Statt strotzender Eichen Baumskelette

■ „Wer hat dich, du schöner Wald...“ oder Wie ein Film verhindert wurde, DFF 1, 22.30 Uhr

Alles beginnt scheinheilig, mit einem harmonischen dejeuner sur l'herbe: Vier kräftige Waldarbeiter lagern, klassisch posiert, nach den Regeln des „goldenen Schnitts“ im sattgrünen Sauergras. Das zeigt der close-up. Die Totale aber weiß es besser und präsentiert anstelle der Eichen und Ulmen im strotzenden Sommerlaub - was ein derartig idylisches setting in der Kunsttradition verlangen würde den makabren Hintergrund von bleichen Baumskeletten. So ist bereits die erste Einstellung ein Schlag ins Gesicht all derer, die sich vom Titel haben irre leiten lassen: Hier wird nicht munter gezwitschert und gewandert nach Müllers Lust, nein, auch kein Loblied auf die sozialistische Umweltpolitik gesungen, sondern vielmehr gesägt, gefällt, gerettet, was vielleicht noch zu retten ist. Als dann der Soundtrack unsere vier „Statisten“ zum real-life erweckt, und sie matt von der düsteren Zukunft ihrer Gegend erzählen, versteht es sich von selbst, daß solch bittere Szenen machtlos wütender Ironie im Frühjahr 1989 die DDR-Zensur nicht überlebten.

Folgerichtig unterbricht Regisseur Günther Lippmann hier den Erzählfluß, Filmriß, und beginnt das Spielchen noch mal von vorne, jetzt in der staatlich autorisierten Version des Anfangs, also ohne die gespenstische Stille und auch ohne die vier Herren.

Zufall? Notwendigkeit? Nein, Lippmann wurde lediglich vom ehemals mühsamen Alltag vieler DEFA-Regisseure eingeholt und mußte schneiden, nachdrehen, sich unfreiwillig selbst kontrollieren.
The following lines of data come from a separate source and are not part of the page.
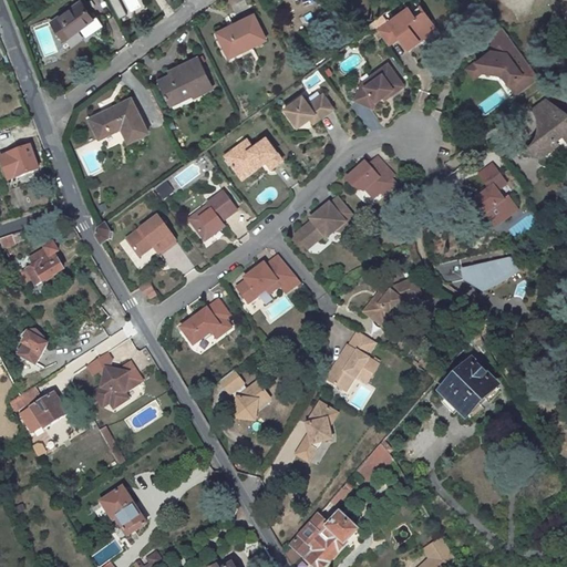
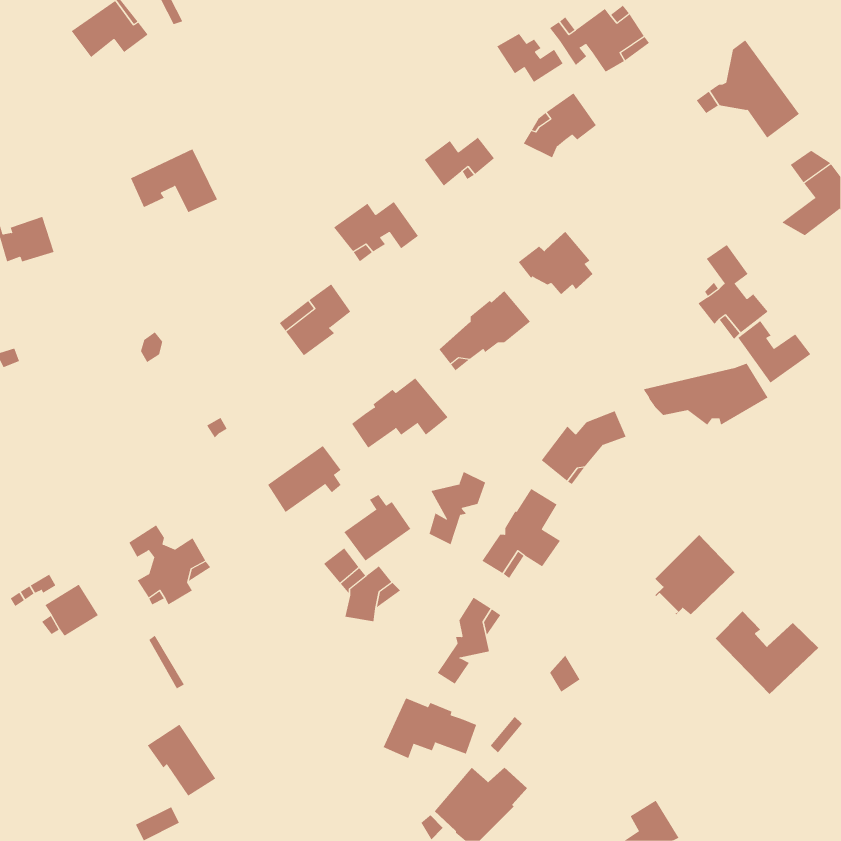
building: [217,13,264,56] -> none
building: none -> [497,33,563,83]
building: [157,59,209,102] -> none
building: none -> [737,320,811,383]
building: [126,216,176,256] -> none
building: [25,252,63,285] -> none
building: none -> [429,471,486,545]
building: [18,331,47,361] -> none
building: none -> [343,494,411,561]
building: none -> [715,611,819,695]
building: none -> [383,698,477,759]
Daß er es sich nach dem neunten November nicht nehmen ließ, zwei Fliegen mit einer Klappe zu schlagen und dem Hauptthema seines Films noch ein Motiv hinzufügte, ist erfreulich: So wird aus dem endlosen, zensierten Material die hervorragende Studie einer möglichen Leidensgeschichte der Gattung „Dokfilm“ im alten SED -Regime.

Mit den legitimen Tricks seines Metiers unterlegt Lippmann die Berichterstattung über den Alleingang einer Gemeinde zur Erhaltung ihrer Umwelt mit einem Abriß über die Mechanismen der versuchten „Meinungslenkung“.

Nachdem die achte und letzte Fassung des Films über die unermüdlichen Rettungsmaßnahmen der BürgerInnen seitens der Zensur in die Schublade verbannt worden war, packt Lippmann jetzt aus und nennt energisch die Namen der Schuldigen. Eine solche Direktheit im Umgang mit den umweltpolitischen Fakten wäre auch andernorts wünschenswert.